A la surprise générale, Piotr Ivanov a été élu à la tête de la très controversée Fédération Russe d'Athlétisme. Cet inconnu, qui était jusqu'à présent président de la fédération de triathlon a trois mois pour mettre fin à la suspension des athlètes russes et redorer l'image du sport dans ce pays.

Si on évoque ce personnage, ce n’est pas parce qu’il a été président de la fédération russe de triathlon ou parce qu’il est l’actuel directeur général de la très sérieuse Société des trains à grande vitesse russe. Mais Piotr Ivanov vient d’être élu président de la Fédération russe d’athlétisme, une fédération en plein marasme et dans la tourmente pour des affaires de dopage organisé.

Et son élection est une surprise. Ivanov, 50 ans, pas vraiment souriant, cheveux coupés en brosse et lunettes rondes, n’était pas le favori car pas du tout issu du sérail. Il a devancé les quatre autres candidats dont d’anciens athlètes et très largement  : avec 56 voix sur 73 votants. Voilà au nez et à la barbe des caciques Piotr Ivanov propulsé comme le nouveau visage de l’athlétisme russe.

Il faut sans doute y voir le signe que les choses sont peut-être en train de changer à Moscou.
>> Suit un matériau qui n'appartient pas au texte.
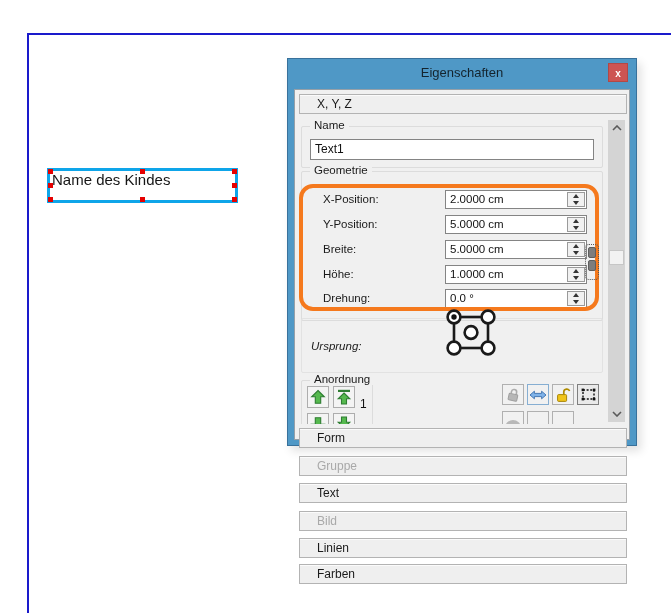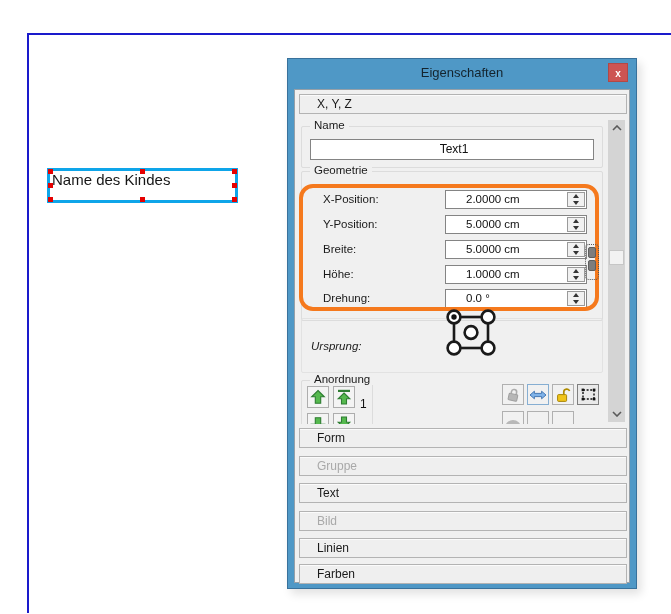--- a/index.html
+++ b/index.html
@@ -12,46 +12,46 @@
 
   
   .canvas-item{position:absolute;left:47px;top:168px;width:191px;height:35px;border:3px solid #0ea5e9;}
   .canvas-item .txt{position:absolute;left:2px;top:0;font-size:15px;color:#161616;white-space:nowrap;}
   .handle{position:absolute;width:5px;height:5px;background:#e60000;}
   .h-tl{left:-2px;top:-2px}.h-tm{left:calc(50% - 3px);top:-2px}.h-tr{right:-2px;top:-2px}
   .h-ml{left:-2px;top:calc(50% - 3px)}.h-mr{right:-2px;top:calc(50% - 3px)}
   .h-bl{left:-2px;bottom:-2px}.h-bm{left:calc(50% - 3px);bottom:-2px}.h-br{right:-2px;bottom:-2px}
 
   
-  .dialog{position:absolute;left:287px;top:58px;width:350px;height:531px;background:#4f98c6;
+  .dialog{position:absolute;left:287px;top:58px;width:350px;height:388px;background:#4f98c6;
           border:1px solid #38719b;box-shadow:4px 5px 9px rgba(0,0,0,.12);}
   .dlg-title{position:absolute;left:0;top:6px;width:100%;text-align:center;font-size:13px;color:#14242e;}
   .dlg-close{position:absolute;right:8px;top:4px;width:20px;height:19px;background:#cd5452;color:#fff;
              font-size:10px;font-weight:bold;text-align:center;line-height:19px;border:1px solid #b24846;}
   .panel{position:absolute;left:6px;top:30px;right:6px;bottom:5px;background:#f0f0f0;border:1px solid #96a0a8;}
 
   .acc{position:absolute;left:4px;width:328px;height:20px;background:#efefef;border:1px solid #b3b3b3;
        box-shadow:inset 0 1px 0 #fbfbfb;line-height:18px;padding-left:17px;font-size:12px;color:#1a1a1a;}
   .acc.disabled{color:#a9a9a9;}
 
-  .viewport{position:absolute;left:3px;top:28px;width:330px;height:306px;overflow:hidden;text-align:center;}
+  .viewport{position:absolute;left:3px;top:28px;width:330px;height:306px;overflow:hidden;}
 
   .group{position:absolute;border:1px solid #dcdcdc;border-radius:2px;}
   .glabel{position:absolute;top:-8px;left:8px;background:#f0f0f0;padding:0 4px;font-size:11.5px;color:#1a1a1a;white-space:nowrap;}
 
   .tinput{position:absolute;left:8px;top:12px;width:284px;height:21px;background:#fff;border:1px solid #848484;
           font-size:12px;line-height:19px;padding-left:4px;color:#111;}
 
   .highlight{position:absolute;left:1px;top:66px;width:300px;height:127px;border:4px solid #f5791d;
              border-radius:14px;z-index:5;pointer-events:none;}
 
   .geo-row{position:absolute;left:3px;width:302px;height:19px;z-index:4;}
   .flabel{position:absolute;left:22px;top:0;font-size:11.5px;line-height:19px;color:#1a1a1a;}
   .spinbox{position:absolute;left:144px;top:0;width:142px;height:19px;background:#fff;border:1px solid #848484;}
-  .spinbox .val{position:absolute;left:4px;top:0;font-size:11.5px;line-height:17px;color:#111;margin-left:16px;}
+  .spinbox .val{position:absolute;left:4px;top:0;font-size:11.5px;line-height:17px;color:#111;}
   .spin{position:absolute;right:1px;top:1px;width:18px;height:15px;background:#f1f1f1;border:1px solid #9a9a9a;}
   .sp-half{position:relative;width:100%;height:50%;display:flex;align-items:center;justify-content:center;}
   .tri-up{width:0;height:0;border-left:3px solid transparent;border-right:3px solid transparent;border-bottom:4px solid #333;}
   .tri-dn{width:0;height:0;border-left:3px solid transparent;border-right:3px solid transparent;border-top:4px solid #333;}
 
   .chain{position:absolute;left:287px;top:126px;width:14px;height:36px;border:1px dotted #555;border-radius:4px;z-index:7;}
   .chain .bar{width:8px;height:11px;background:#7d7d7d;border:1px solid #5e5e5e;border-radius:2px;margin:2px auto 0;}
 
   .origin-widget{position:absolute;left:145px;top:190px;z-index:8;}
Rappelons les faits  : la fédération russe est bannie depuis 5 ans de toute compétition après la mise au jour d’un vaste système de dopage édifié avec l’aval de l’Etat, parfois avec son concours  : plusieurs rouages sont impliqués, dont le ministère des sports ou le FSB, les services secrets. Les Russes avaient voulu montrer leur bonne foi en fournissant aux instances mondiales de l’antidopage des données stockées dans les serveurs de l’ancien laboratoire de Moscou… des résultats, comme on s’en est très vite aperçu, tronqués et falsifiés. Le passif devient très lourd. 
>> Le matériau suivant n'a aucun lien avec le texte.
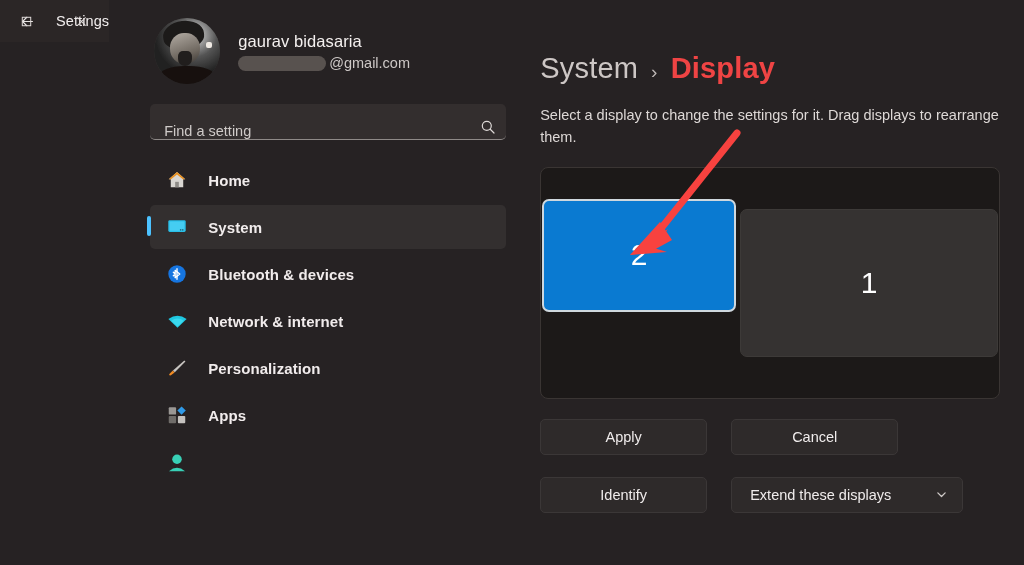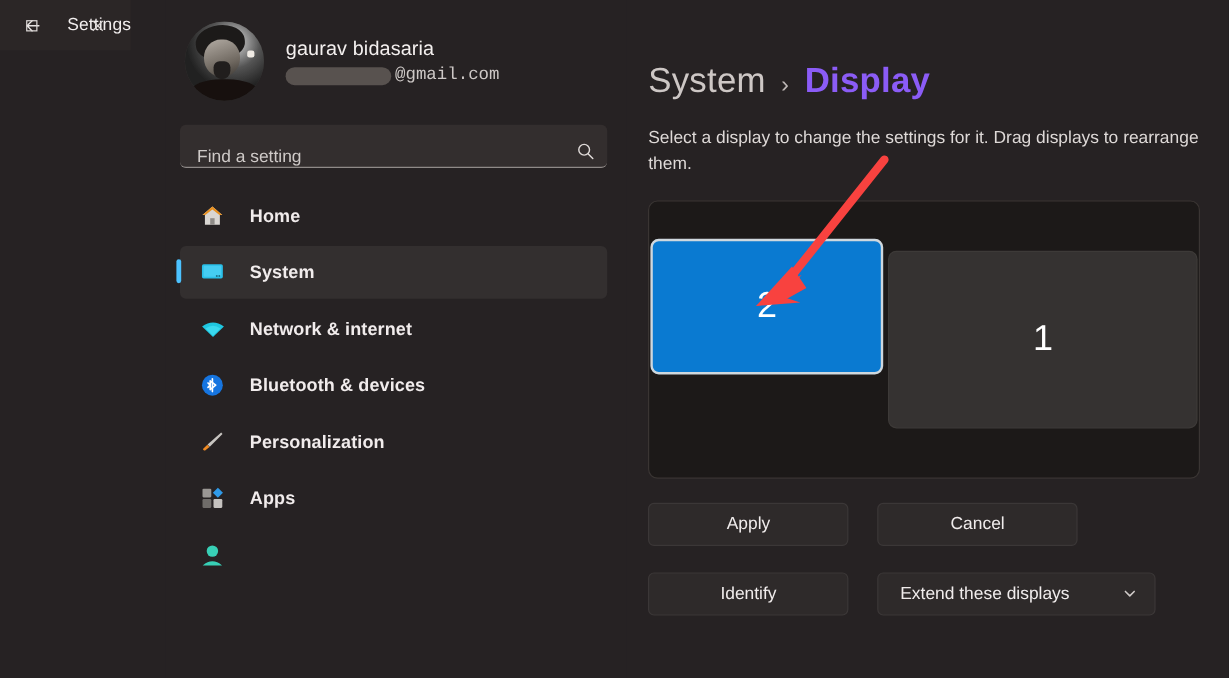--- a/index.html
+++ b/index.html
@@ -149,21 +149,20 @@
   .redact {
     display: inline-block;
     width: 88px; height: 15px;
     background: #58524f;
     border-radius: 9px;
     margin-right: 3px;
   }
   .acct-mail-text {
     font-size: 14.5px;
     color: #cdc8c6;
-    font-family: Liberation Mono, monospace;
   }
 
   .search-wrap { padding: 6px 16px 0 12px; }
   .search-box {
     position: relative;
     height: 36px;
     background: #332e2e;
     border-radius: 5px;
     border-bottom: 1.5px solid #8f8a88;
     display: flex;
@@ -231,21 +230,21 @@
     align-items: baseline;
     font-size: 29px;
     letter-spacing: .2px;
   }
   .bc-parent { color: #cdc7c5; cursor: pointer; }
   .bc-sep {
     color: #bdb7b5;
     font-size: 19px;
     margin: 0 13px;
   }
-  .bc-current { color: #8b5cf6; font-weight: bold; }
+  .bc-current { color: #ef4444; font-weight: bold; }
 
   .subtitle {
     margin-top: 20px;
     font-size: 14.5px;
     line-height: 1.5;
     color: #ded9d7;
     max-width: 575px;
   }
 
   .panel {
@@ -418,37 +417,37 @@
               <rect x="4" y="6" width="16" height="10" rx="1" fill="#45cdf2"></rect>
               <circle cx="16" cy="15.2" r="0.9" fill="#1a6f86"></circle>
               <circle cx="18.3" cy="15.2" r="0.9" fill="#1a6f86"></circle>
             </svg>
           </span>
           <span class="nav-label">System</span>
         </div>
 
         <div class="nav-item">
           <span class="nav-ico">
-            <svg viewBox="0 0 24 24" width="23" height="23">
-              <path d="M2.5 9.5 Q12 2.6 21.5 9.5 L12 18.6 Z" fill="#1fc7e0"></path>
-              <path d="M5.5 11.2 Q12 6.6 18.5 11.2 L12 17.6 Z" fill="#3ad9ef"></path>
-            </svg>
-          </span>
-          <span class="nav-label">Network &amp; internet</span>
-        </div>
-
-        <div class="nav-item">
-          <span class="nav-ico">
             <svg viewBox="0 0 24 24" width="22" height="22">
               <circle cx="12" cy="12" r="9.5" fill="#1675e0"></circle>
               <path d="M10 8 L15 12 L10 16 L10 8 Z M10 12 L8 10 M10 12 L8 14" fill="none" stroke="#ffffff" stroke-width="1.5" stroke-linecap="round" stroke-linejoin="round"></path>
               <path d="M12 6.2 L12 17.8" stroke="#ffffff" stroke-width="1.5" stroke-linecap="round"></path>
             </svg>
           </span>
           <span class="nav-label">Bluetooth &amp; devices</span>
+        </div>
+
+        <div class="nav-item">
+          <span class="nav-ico">
+            <svg viewBox="0 0 24 24" width="23" height="23">
+              <path d="M2.5 9.5 Q12 2.6 21.5 9.5 L12 18.6 Z" fill="#1fc7e0"></path>
+              <path d="M5.5 11.2 Q12 6.6 18.5 11.2 L12 17.6 Z" fill="#3ad9ef"></path>
+            </svg>
+          </span>
+          <span class="nav-label">Network &amp; internet</span>
         </div>
 
         <div class="nav-item">
           <span class="nav-ico">
             <svg viewBox="0 0 24 24" width="22" height="22">
               <path d="M20 3.8 L21.2 5 L9.6 16.6 L7.6 14.6 Z" fill="#c8c5c1"></path>
               <path d="M7.4 14.8 L9.4 16.8 L5.4 20 Q3.6 20.6 3.4 18.8 Z" fill="#ef8a23"></path>
             </svg>
           </span>
           <span class="nav-label">Personalization</span>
Et comme si ça ne suffisait pas, la fédération a tardé à payer son amende record (5 millions de dollars). Elle ne s’est acquittée de cette dette qu’en août dernier. Cet épisode a coûté sa place à l’ancien président de la fédération Evgueni Iourtchenki qui n’aura tenu que 5 mois à ce poste.

Piotr Ivanov doit redorer l’image calamiteuse de la fédération, redresser les comptes (les caisses sont vides) et obtenir la réintégration des athlètes russes en vue des Jeux de Tokyo. En décembre dernier, la Russie a été exclue de toutes compétitions mondiales pour 4 ans, dont les JO. Quelques athlètes qui ont démontré leur probité pourront concourir sous la bannière neutre du CIO.
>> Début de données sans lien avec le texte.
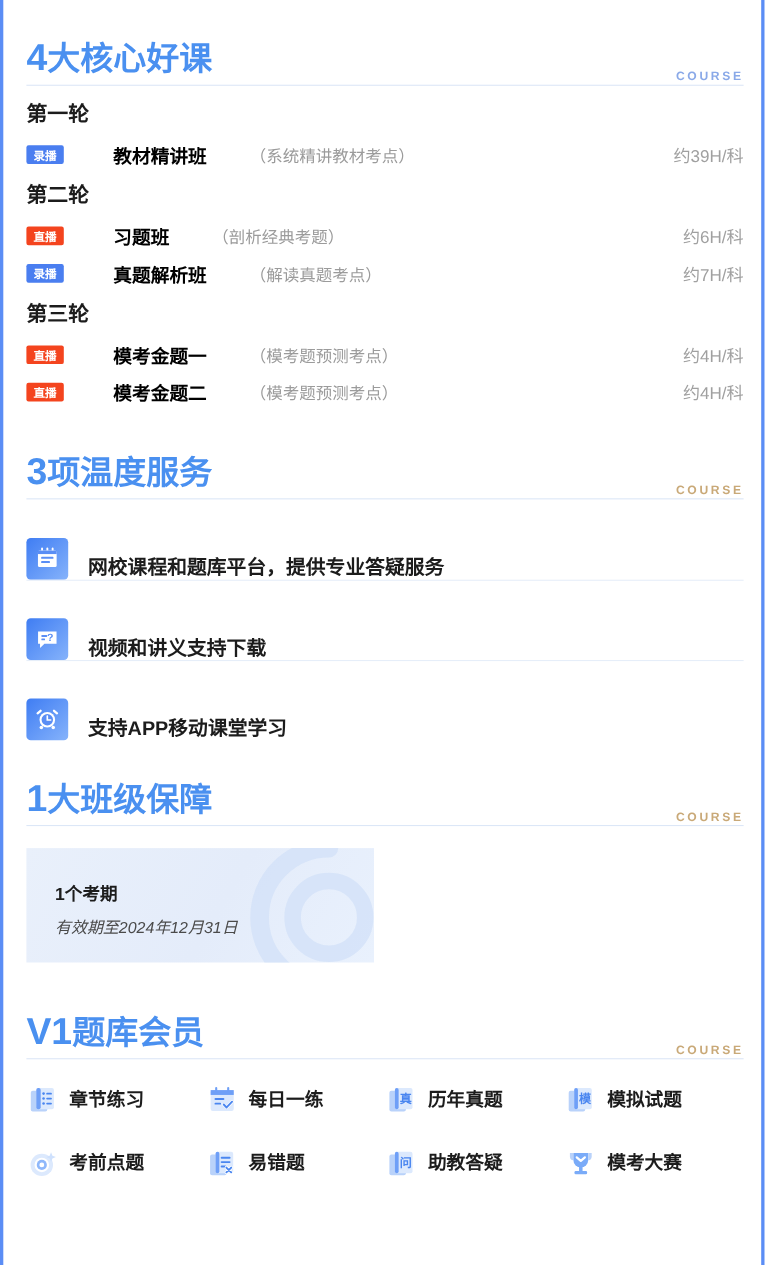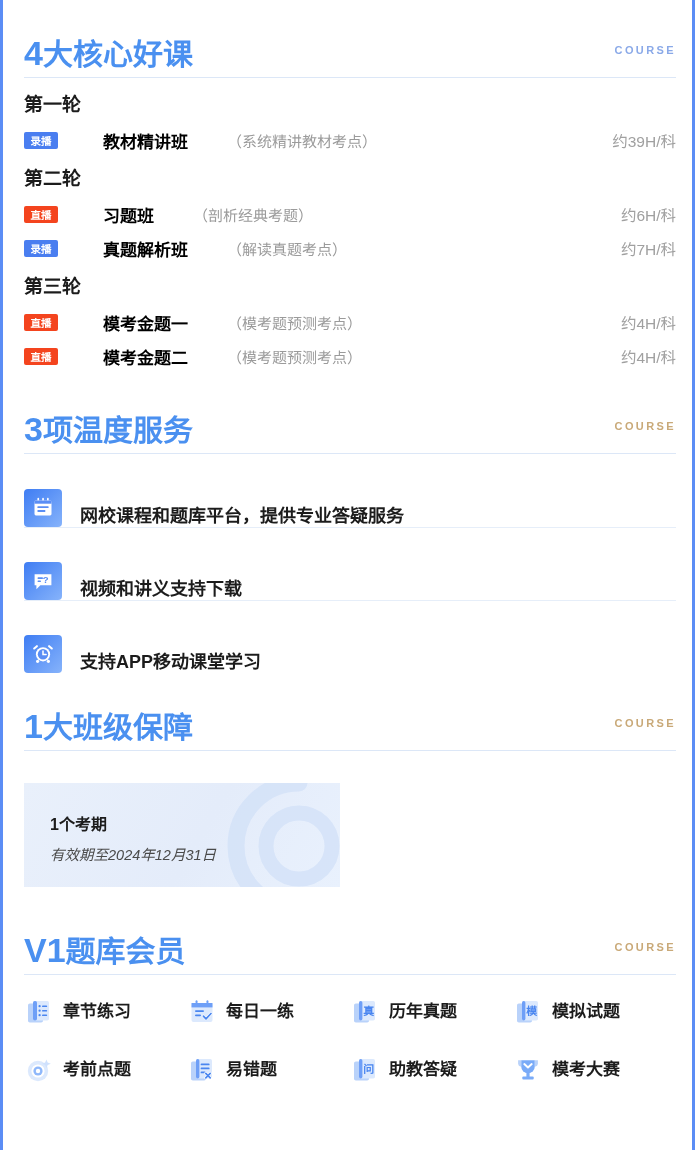--- a/index.html
+++ b/index.html
@@ -56,21 +56,21 @@
     line-height: 34px;
     white-space: nowrap;
   }
   .sec-title .lead {
     font-size: 34px;
     font-weight: 700;
   }
   .sec-kicker {
     position: absolute;
     right: 0;
-    bottom: 22px;
+    bottom: 2px;
     font-size: 11px;
     letter-spacing: 2.4px;
     font-weight: 700;
     color: #c9a978;
   }
   .sec-kicker.blue { color: #8aa9e8; }
   .sec-rule {
     position: absolute;
     left: 0;
     right: 0;
@@ -159,21 +159,21 @@
     font-weight: 700;
     color: #1c1c1c;
     white-space: nowrap;
   }
 
   
   .guard-card {
     position: relative;
     width: 316px;
     height: 104px;
-    margin-top: 32px;
+    margin-top: 20px;
     background: linear-gradient(120deg, #e9f0fb 0%, #e4ecfa 55%, #e9f1fd 100%);
     overflow: hidden;
   }
   .guard-deco {
     position: absolute;
     right: -34px;
     top: -12px;
     width: 150px;
     height: 150px;
     opacity: .75;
Mais le temps presse  : Piotr Ivanov n’a que jusqu’au 1 mars prochain, donc moins de 3 mois, pour présenter un plan crédible de réorganisation de sa fédération… sous peine d’exclusion pure et simple des Jeux. Autant dire que la Russie joue très gros et que la tâche de Piotr Ivanov est gigantesque… en aura-t-il les moyens, saura-t-il échapper à la pression du Kremlin  ? En tout cas, son profil est déjà un premier gage.